In contrast, the DOJ’s FCPA Corporate Enforcement Policy offers a more concrete assurance of a benefit: absent aggravating circumstances (examples of which the Policy provides), “there will be a presumption that the [voluntarily disclosing, co-operating and remediating] company will receive a declination,” which requires no judicial approval.
The incentive structure that the SFO has constructed to encourage voluntary disclosure and co-operation is probably not yet sufficiently clear to result in instant success in achieving that laudable policy goal. It will inevitably take a period of bedding down, some examples of positive and consistent results and anecdotal evidence between legal practitioners before companies will develop real confidence in the system. Although consistent future application of the Guidance will inevitably go a long way in setting reliable expectations of co-operation benefits – and the new Director has signalled her desire for a more collaborative approach – it could take a while for the SFO to establish this track record. (Indeed, it took some time for practitioners to understand the parameters of the DOJ’s policy on presumed declinations.) On the other hand, companies that are already under investigation by the SFO and perceive a real risk of prosecution will be more easily advised to embrace the Guidance at an early stage.

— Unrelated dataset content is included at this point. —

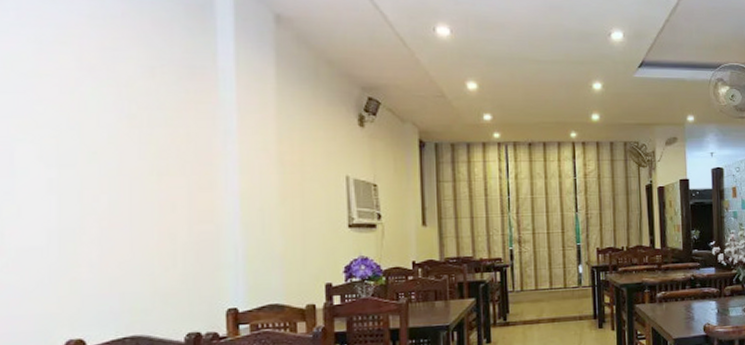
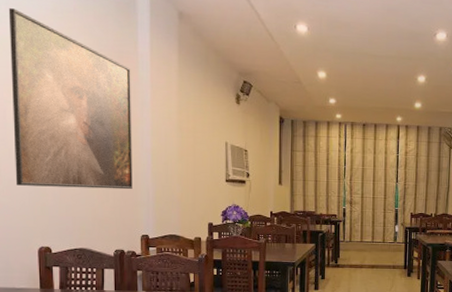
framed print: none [20,14,212,256] -> present [8,8,132,190]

Experienced practitioners will also be aware of the matters within the Guidance that are most important to the SFO and are likely to make the most difference. As the SFO makes clear, the Guidance is not a checklist and each case will turn on the particular facts and circumstances. Perhaps the most significant aspect of the Guidance is what it doesn’t say but which is clearly signalled by the new Director: that the SFO intends to adopt a more collaborative approach to companies that genuinely want to make a clean breast of things and that prosecution is not the default option, even in serious cases; in other words, that the SFO’s door is open to a different approach in appropriate cases.
To this extent, the Guidance should not be viewed as a list of requirements that are set in stone; rather, it should be viewed as the foundation for a process of positive engagement and, where appropriate, negotiation with the SFO.
 E.g., listing all relevant data custodians, providing structured data sets organised by individual or issue, and identifying and facilitating the production of data from third parties, among others.
 In Director of the Serious Fraud Office v Eurasian Natural Resources Corporation Limited,  EWCA (Civ) 2006, the Court of Appeal overturned a lower court’s finding that the “dominant purpose” of a company’s cross-border internal investigation was compliance and governance, and that the internal investigation report was therefore not subject to litigation privilege. The court also held that participation in a process of self-reporting to the SFO does not preclude the application of privilege.